Muscle Beach Records makes waves in Oxford’s music scene
Muscle Beach Records, founded by a group of three friends, is Oxford’s latest boutique label.
The label was founded in May 2016 by local musicians Kieran Danielson, Graham Hamaker and Adam Porter, who met while working at Fat Possum Records.
“I think it’s natural for us to start our own label, because that’s what we’re around all day,” Danielson said. “We’re all in each other’s bands, and we all work together.”
Once the three decided to create their own record label, they set out on coming up with a name for the new venture. The label got its name, and eponymous logo, from one of Hamaker’s favorite places and an autocorrect fail.
“There’s this island in North Louisiana where my grandparents have a lake house, and there are a whole bunch of mussels around it, so we always called it Mussel Beach,” Hamaker said. “I was texting the guys one day, and I threw the name out there but I spelled it the other way, and we just made it a play on words, a mussel with muscles.”
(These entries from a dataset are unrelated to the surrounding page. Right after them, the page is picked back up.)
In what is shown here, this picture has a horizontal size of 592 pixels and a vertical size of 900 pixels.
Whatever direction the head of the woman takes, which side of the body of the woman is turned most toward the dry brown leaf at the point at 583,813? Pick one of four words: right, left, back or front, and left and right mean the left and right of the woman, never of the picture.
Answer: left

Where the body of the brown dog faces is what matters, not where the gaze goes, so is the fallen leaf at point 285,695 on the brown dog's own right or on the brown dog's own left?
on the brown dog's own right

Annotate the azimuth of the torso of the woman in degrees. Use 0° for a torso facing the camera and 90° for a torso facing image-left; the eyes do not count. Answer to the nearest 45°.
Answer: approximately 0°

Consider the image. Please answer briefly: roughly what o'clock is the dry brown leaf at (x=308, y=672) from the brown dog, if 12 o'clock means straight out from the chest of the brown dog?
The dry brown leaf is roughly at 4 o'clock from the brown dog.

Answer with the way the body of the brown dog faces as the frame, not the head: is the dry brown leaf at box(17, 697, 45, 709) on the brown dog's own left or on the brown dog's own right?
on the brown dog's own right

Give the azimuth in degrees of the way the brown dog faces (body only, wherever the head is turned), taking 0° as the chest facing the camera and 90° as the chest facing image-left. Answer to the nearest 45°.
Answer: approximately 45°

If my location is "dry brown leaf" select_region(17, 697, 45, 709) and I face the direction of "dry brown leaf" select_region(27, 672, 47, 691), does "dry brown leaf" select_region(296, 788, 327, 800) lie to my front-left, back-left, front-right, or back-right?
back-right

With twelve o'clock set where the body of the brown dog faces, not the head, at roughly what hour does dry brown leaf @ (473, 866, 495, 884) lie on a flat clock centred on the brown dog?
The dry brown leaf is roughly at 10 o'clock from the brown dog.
One distinguishing factor of Muscle Beach is the relationships they have with the artists on their label.
“We do stuff with all of our friends, and each of us has our own bands that we’re all also in, so we’ve got our own releases,” Danielson said. “Every artist is someone who we have a personal relationship with.”
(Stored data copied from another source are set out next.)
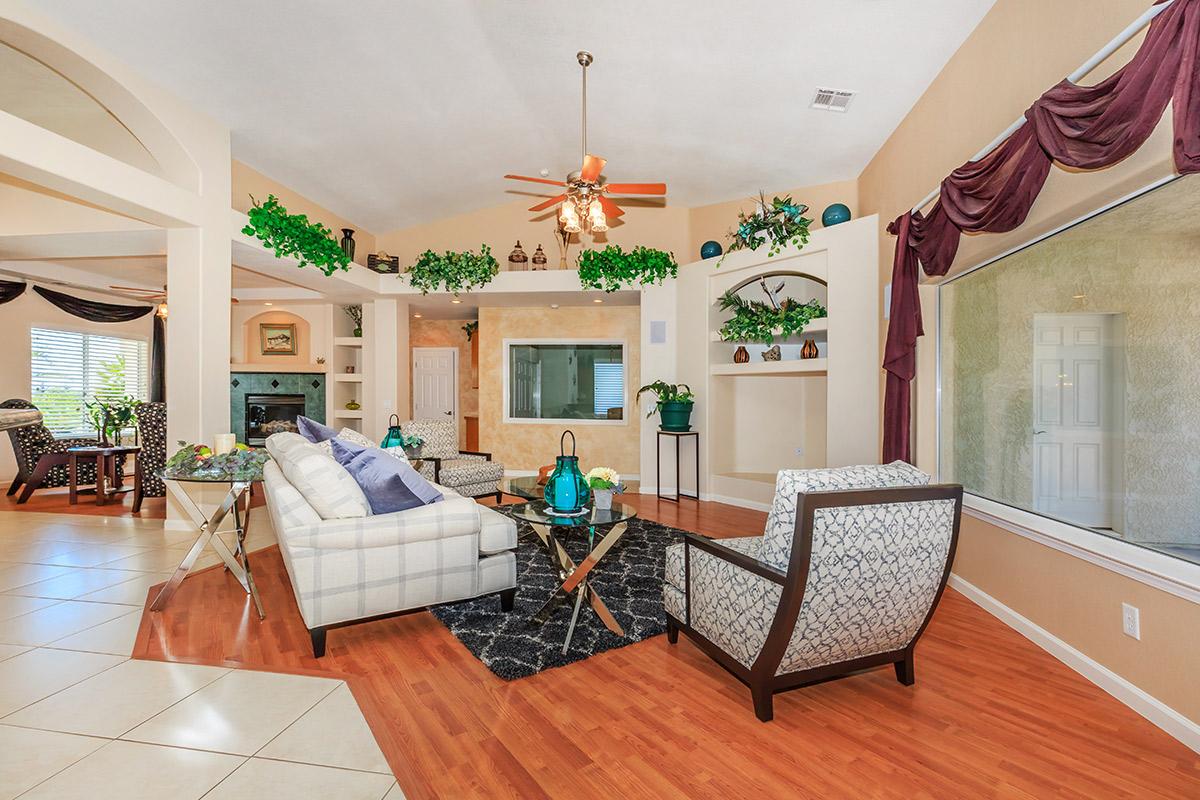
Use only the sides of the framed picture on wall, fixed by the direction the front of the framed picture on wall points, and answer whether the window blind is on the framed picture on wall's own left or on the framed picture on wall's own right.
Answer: on the framed picture on wall's own right

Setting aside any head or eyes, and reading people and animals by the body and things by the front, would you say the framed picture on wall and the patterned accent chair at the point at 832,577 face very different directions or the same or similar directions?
very different directions

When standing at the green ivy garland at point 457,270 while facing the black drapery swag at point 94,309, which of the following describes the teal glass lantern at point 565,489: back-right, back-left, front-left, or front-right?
back-left

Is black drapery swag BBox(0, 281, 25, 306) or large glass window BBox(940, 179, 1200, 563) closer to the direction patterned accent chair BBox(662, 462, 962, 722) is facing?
the black drapery swag

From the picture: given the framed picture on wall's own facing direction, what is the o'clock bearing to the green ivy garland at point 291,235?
The green ivy garland is roughly at 12 o'clock from the framed picture on wall.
Most recently, the label welcomed Australian performer Harry Permezel. Hamaker, who has a music industries degree from Loyola University, says they connected with Permezel through bandcamp.com, and invited him to come to Oxford for a few shows around the area, including a recent spot at Thacker Mountain Radio’s season opener. Muscle Beach will also be releasing Permezel’s next album on vinyl in spring 2018.
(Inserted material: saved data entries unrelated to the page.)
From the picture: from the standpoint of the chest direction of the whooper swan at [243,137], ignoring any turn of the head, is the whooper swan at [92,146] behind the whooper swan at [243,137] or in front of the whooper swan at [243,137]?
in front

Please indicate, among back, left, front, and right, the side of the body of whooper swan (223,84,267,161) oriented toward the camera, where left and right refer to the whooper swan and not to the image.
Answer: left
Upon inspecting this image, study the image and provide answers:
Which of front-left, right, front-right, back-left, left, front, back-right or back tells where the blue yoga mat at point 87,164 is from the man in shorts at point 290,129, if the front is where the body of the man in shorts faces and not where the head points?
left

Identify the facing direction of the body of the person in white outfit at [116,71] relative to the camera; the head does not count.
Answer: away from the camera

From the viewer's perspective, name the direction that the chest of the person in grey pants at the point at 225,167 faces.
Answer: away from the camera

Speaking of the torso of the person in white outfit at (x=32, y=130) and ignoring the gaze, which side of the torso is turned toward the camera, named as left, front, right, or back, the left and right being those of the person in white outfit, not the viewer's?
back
“For people like Harry, coming to the states, we wanted to try and do a few things that he wouldn’t be able to do over there in Melbourne,” Hamaker said.
The label has produced one vinyl album, Casey Golden’s self-titled release, but the rest of their projects are available exclusively on cassette tape or online. While cassette tapes might seem outdated, Danielson says there are several advantages.
“The first two releases were for my band and Adam’s band. I just wanted a cassette, because they’re cheap, it’s a quick turnaround time, and it’s something we could easily do,” he said. “It’s kind of just part of who we are and what we do. We’re self-proclaimed tape heads.”
For reference, Danielson says the average cassette tape costs around $5, which is a quarter of the price of a vinyl record.
Both Danielson and Hamaker say one of the best parts of running their own label is having control over their work.
“It’s nice knowing someone’s going to put [the music out], meaning us,” Danielson said. “It’s something to look forward to.”
In 2018, Danielson, Porter and Hamaker say fans of Muscle Beach can expect more releases and more playlists streaming online.
“All of the music on Muscle Beach can be found streaming online,” Danielson said. “It’d be awesome to keep it going, and add more playlists and more artists in the future.”